__Prompt__:
Return verbatim all lines from the first one in the records to the line with "peste cap de", both ends kept.

┄┄┄┄┄┄┄┄┄┄┄┄┄┄┄┄┄┄┄┄

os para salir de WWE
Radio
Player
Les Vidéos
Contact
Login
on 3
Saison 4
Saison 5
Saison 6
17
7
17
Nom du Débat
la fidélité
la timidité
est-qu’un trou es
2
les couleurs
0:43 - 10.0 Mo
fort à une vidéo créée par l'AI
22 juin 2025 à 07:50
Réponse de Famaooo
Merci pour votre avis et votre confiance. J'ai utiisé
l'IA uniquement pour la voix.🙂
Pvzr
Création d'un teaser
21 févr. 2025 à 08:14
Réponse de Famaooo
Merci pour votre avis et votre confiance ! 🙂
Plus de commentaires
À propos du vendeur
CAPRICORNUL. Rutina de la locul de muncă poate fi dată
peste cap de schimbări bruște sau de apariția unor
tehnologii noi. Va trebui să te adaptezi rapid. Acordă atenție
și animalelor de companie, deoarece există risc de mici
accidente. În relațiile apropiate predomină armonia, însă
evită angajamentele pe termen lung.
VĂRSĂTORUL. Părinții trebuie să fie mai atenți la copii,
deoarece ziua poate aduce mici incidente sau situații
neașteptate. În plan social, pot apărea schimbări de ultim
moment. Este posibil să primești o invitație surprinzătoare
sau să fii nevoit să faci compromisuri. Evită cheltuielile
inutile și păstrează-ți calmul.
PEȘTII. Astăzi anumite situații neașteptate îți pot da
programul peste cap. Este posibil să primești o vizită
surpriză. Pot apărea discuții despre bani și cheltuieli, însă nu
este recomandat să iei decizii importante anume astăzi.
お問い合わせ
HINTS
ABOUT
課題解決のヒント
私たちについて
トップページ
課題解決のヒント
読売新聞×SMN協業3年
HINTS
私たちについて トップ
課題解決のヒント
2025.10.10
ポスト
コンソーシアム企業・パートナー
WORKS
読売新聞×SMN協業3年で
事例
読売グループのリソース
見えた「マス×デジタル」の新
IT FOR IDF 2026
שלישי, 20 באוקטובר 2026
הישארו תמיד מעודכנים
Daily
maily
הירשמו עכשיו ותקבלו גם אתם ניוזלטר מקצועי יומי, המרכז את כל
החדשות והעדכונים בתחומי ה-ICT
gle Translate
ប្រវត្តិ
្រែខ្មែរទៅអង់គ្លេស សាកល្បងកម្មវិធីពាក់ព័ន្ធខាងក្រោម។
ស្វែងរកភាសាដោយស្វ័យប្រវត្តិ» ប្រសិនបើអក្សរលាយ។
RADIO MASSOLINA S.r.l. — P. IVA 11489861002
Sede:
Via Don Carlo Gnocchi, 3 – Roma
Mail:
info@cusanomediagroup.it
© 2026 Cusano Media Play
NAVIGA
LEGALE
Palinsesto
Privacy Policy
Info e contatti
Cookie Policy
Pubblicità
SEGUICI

┄┄┄┄┄┄┄┄┄┄┄┄┄┄┄┄┄┄┄┄

__Response to the task__:
os para salir de WWE
Radio
Player
Les Vidéos
Contact
Login
on 3
Saison 4
Saison 5
Saison 6
17
7
17
Nom du Débat
la fidélité
la timidité
est-qu’un trou es
2
les couleurs
0:43 - 10.0 Mo
fort à une vidéo créée par l'AI
22 juin 2025 à 07:50
Réponse de Famaooo
Merci pour votre avis et votre confiance. J'ai utiisé
l'IA uniquement pour la voix.🙂
Pvzr
Création d'un teaser
21 févr. 2025 à 08:14
Réponse de Famaooo
Merci pour votre avis et votre confiance ! 🙂
Plus de commentaires
À propos du vendeur
CAPRICORNUL. Rutina de la locul de muncă poate fi dată
peste cap de schimbări bruște sau de apariția unor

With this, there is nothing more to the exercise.